On Monday, reporters asked B.C. Health Minister Adrian Dix whether provincial employees will be required to be vaccinated. Mr. Dix said only those working in the long-term care and assisted-living sectors will be required to have two doses by Oct. 12. He said his government may later impose mandatory vaccination on other areas of the healthcare system.
Ian Tostenson, president and CEO of the BC Restaurant and Foodservices Association, applauded B.C.’s move to implement proof of vaccination, which he described as tough medicine that his industry group urgently requires.

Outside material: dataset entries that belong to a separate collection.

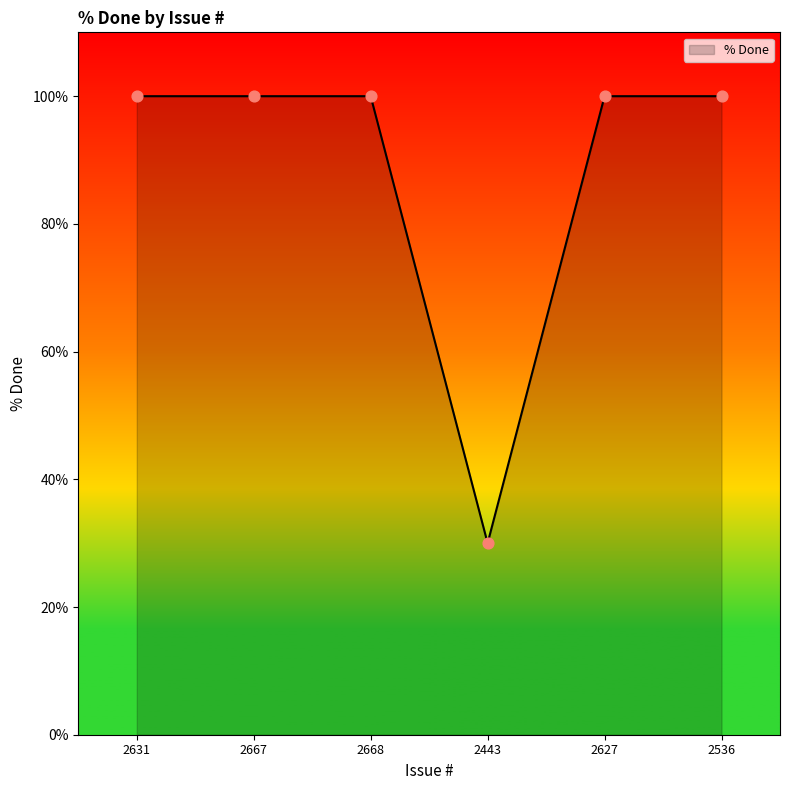

What is the ratio of the value at 2668 to the value at 2631?

1.0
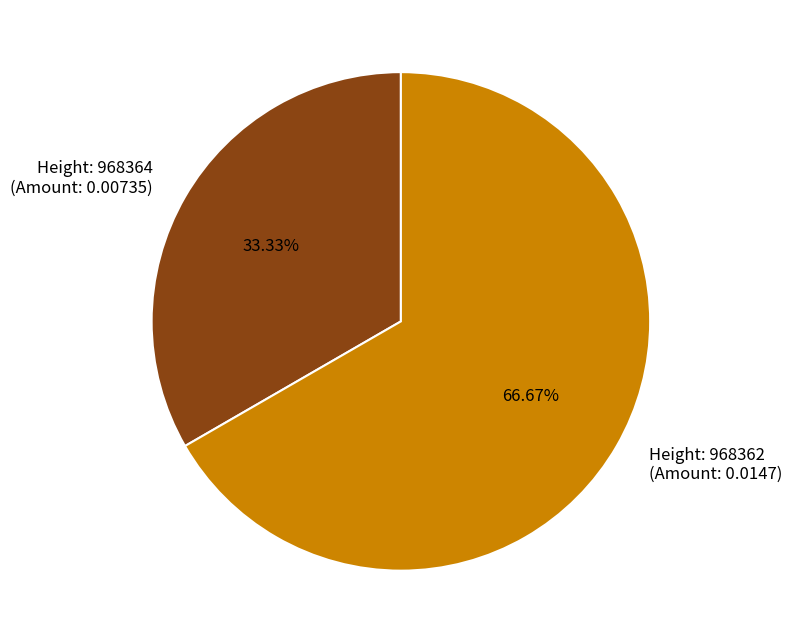

Which category has the biggest portion of the pie?

Height: 968362 (Amount: 0.0147)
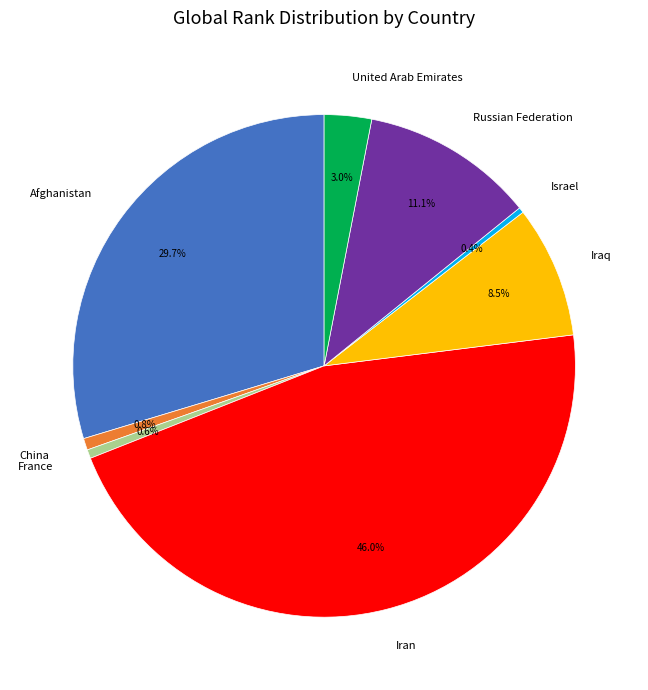

Which category has the biggest portion of the pie?

Iran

As evidence, he pointed to the Okanagan Valley, where an explosion in case numbers in July led to restrictions on restaurants.
“It’s needed. If we look at what is going on in the Okanagan Valley, we don’t want to go there,” he said.
Arts groups also expressed relief at B.C.’s announcement. Some organizations had already been planning to implement vaccination requirements on their own.
Vancouver Symphony Orchestra President and CEO Angela Elster said having the universal, legislated system takes the heat off individual organizations and their front-of-house staff.
Corinne Lea, owner of the Rio Theatre, an independent Vancouver cinema that also hosts live events, said patrons will no longer be able to blame her staff for any pandemic-related rules. Ms. Lea, who has advocated for more clarity and support for arts organizations during the pandemic, said the sector cannot take more uncertainty.
“There is no way that I’m going back to random closures and more restrictions and more uncertainty. I just can’t live that way,” she said. “So to me the only path forward is vaccination and rewarding those who are vaccinated.”